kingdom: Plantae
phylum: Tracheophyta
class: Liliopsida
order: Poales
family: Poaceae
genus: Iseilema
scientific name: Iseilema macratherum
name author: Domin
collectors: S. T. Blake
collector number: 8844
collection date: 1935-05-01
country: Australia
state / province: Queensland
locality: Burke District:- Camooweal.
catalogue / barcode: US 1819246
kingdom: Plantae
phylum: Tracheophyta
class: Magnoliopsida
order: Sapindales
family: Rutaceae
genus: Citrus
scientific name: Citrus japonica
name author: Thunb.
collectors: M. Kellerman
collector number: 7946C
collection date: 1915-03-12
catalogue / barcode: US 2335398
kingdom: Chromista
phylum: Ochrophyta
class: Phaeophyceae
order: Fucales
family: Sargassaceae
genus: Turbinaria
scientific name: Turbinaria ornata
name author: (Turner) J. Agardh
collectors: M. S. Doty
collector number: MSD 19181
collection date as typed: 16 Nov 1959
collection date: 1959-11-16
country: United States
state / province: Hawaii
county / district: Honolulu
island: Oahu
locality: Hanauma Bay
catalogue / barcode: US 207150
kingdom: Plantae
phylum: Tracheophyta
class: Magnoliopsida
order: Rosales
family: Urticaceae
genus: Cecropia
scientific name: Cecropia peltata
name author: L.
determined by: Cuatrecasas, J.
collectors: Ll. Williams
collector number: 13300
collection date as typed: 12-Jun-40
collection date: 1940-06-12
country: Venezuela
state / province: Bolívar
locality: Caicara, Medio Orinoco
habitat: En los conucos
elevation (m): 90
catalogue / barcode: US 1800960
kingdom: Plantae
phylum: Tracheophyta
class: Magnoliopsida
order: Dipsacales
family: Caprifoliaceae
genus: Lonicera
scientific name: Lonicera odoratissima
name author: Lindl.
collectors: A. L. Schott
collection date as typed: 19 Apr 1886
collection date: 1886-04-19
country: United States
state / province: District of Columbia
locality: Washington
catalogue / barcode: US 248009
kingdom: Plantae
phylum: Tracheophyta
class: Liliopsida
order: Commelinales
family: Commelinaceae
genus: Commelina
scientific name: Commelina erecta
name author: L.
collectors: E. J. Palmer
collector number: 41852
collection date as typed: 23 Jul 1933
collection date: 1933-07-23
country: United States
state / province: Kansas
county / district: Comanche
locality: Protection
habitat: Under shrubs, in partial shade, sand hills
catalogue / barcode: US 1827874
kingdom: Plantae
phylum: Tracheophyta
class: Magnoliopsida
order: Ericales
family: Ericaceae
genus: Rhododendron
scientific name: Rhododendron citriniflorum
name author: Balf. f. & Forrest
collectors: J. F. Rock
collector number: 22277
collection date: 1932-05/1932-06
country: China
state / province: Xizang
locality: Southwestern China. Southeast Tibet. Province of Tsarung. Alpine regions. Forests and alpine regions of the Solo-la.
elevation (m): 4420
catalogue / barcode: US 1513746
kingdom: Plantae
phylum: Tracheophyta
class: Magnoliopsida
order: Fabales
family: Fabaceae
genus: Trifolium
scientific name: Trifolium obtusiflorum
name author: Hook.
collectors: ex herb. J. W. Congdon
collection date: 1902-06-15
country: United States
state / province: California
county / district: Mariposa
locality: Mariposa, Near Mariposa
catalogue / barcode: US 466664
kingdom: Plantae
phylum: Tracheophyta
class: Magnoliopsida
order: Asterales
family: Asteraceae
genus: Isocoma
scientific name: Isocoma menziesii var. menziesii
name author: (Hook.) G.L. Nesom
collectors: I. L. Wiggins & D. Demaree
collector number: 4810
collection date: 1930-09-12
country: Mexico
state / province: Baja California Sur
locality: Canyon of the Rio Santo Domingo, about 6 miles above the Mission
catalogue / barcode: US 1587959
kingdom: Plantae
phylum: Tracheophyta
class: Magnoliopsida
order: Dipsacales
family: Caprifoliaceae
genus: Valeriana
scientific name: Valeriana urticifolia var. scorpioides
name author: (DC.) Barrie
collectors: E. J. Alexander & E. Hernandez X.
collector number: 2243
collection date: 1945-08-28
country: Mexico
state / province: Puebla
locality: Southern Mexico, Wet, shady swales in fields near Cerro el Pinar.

## WRITTEN PROBLEM
Reproduce the listing above with every "locality" switched to "site", leaving everything else unchanged.

## FINAL RESULT
kingdom: Plantae
phylum: Tracheophyta
class: Liliopsida
order: Poales
family: Poaceae
genus: Iseilema
scientific name: Iseilema macratherum
name author: Domin
collectors: S. T. Blake
collector number: 8844
collection date: 1935-05-01
country: Australia
state / province: Queensland
site: Burke District:- Camooweal.
catalogue / barcode: US 1819246
kingdom: Plantae
phylum: Tracheophyta
class: Magnoliopsida
order: Sapindales
family: Rutaceae
genus: Citrus
scientific name: Citrus japonica
name author: Thunb.
collectors: M. Kellerman
collector number: 7946C
collection date: 1915-03-12
catalogue / barcode: US 2335398
kingdom: Chromista
phylum: Ochrophyta
class: Phaeophyceae
order: Fucales
family: Sargassaceae
genus: Turbinaria
scientific name: Turbinaria ornata
name author: (Turner) J. Agardh
collectors: M. S. Doty
collector number: MSD 19181
collection date as typed: 16 Nov 1959
collection date: 1959-11-16
country: United States
state / province: Hawaii
county / district: Honolulu
island: Oahu
site: Hanauma Bay
catalogue / barcode: US 207150
kingdom: Plantae
phylum: Tracheophyta
class: Magnoliopsida
order: Rosales
family: Urticaceae
genus: Cecropia
scientific name: Cecropia peltata
name author: L.
determined by: Cuatrecasas, J.
collectors: Ll. Williams
collector number: 13300
collection date as typed: 12-Jun-40
collection date: 1940-06-12
country: Venezuela
state / province: Bolívar
site: Caicara, Medio Orinoco
habitat: En los conucos
elevation (m): 90
catalogue / barcode: US 1800960
kingdom: Plantae
phylum: Tracheophyta
class: Magnoliopsida
order: Dipsacales
family: Caprifoliaceae
genus: Lonicera
scientific name: Lonicera odoratissima
name author: Lindl.
collectors: A. L. Schott
collection date as typed: 19 Apr 1886
collection date: 1886-04-19
country: United States
state / province: District of Columbia
site: Washington
catalogue / barcode: US 248009
kingdom: Plantae
phylum: Tracheophyta
class: Liliopsida
order: Commelinales
family: Commelinaceae
genus: Commelina
scientific name: Commelina erecta
name author: L.
collectors: E. J. Palmer
collector number: 41852
collection date as typed: 23 Jul 1933
collection date: 1933-07-23
country: United States
state / province: Kansas
county / district: Comanche
site: Protection
habitat: Under shrubs, in partial shade, sand hills
catalogue / barcode: US 1827874
kingdom: Plantae
phylum: Tracheophyta
class: Magnoliopsida
order: Ericales
family: Ericaceae
genus: Rhododendron
scientific name: Rhododendron citriniflorum
name author: Balf. f. & Forrest
collectors: J. F. Rock
collector number: 22277
collection date: 1932-05/1932-06
country: China
state / province: Xizang
site: Southwestern China. Southeast Tibet. Province of Tsarung. Alpine regions. Forests and alpine regions of the Solo-la.
elevation (m): 4420
catalogue / barcode: US 1513746
kingdom: Plantae
phylum: Tracheophyta
class: Magnoliopsida
order: Fabales
family: Fabaceae
genus: Trifolium
scientific name: Trifolium obtusiflorum
name author: Hook.
collectors: ex herb. J. W. Congdon
collection date: 1902-06-15
country: United States
state / province: California
county / district: Mariposa
site: Mariposa, Near Mariposa
catalogue / barcode: US 466664
kingdom: Plantae
phylum: Tracheophyta
class: Magnoliopsida
order: Asterales
family: Asteraceae
genus: Isocoma
scientific name: Isocoma menziesii var. menziesii
name author: (Hook.) G.L. Nesom
collectors: I. L. Wiggins & D. Demaree
collector number: 4810
collection date: 1930-09-12
country: Mexico
state / province: Baja California Sur
site: Canyon of the Rio Santo Domingo, about 6 miles above the Mission
catalogue / barcode: US 1587959
kingdom: Plantae
phylum: Tracheophyta
class: Magnoliopsida
order: Dipsacales
family: Caprifoliaceae
genus: Valeriana
scientific name: Valeriana urticifolia var. scorpioides
name author: (DC.) Barrie
collectors: E. J. Alexander & E. Hernandez X.
collector number: 2243
collection date: 1945-08-28
country: Mexico
state / province: Puebla
site: Southern Mexico, Wet, shady swales in fields near Cerro el Pinar.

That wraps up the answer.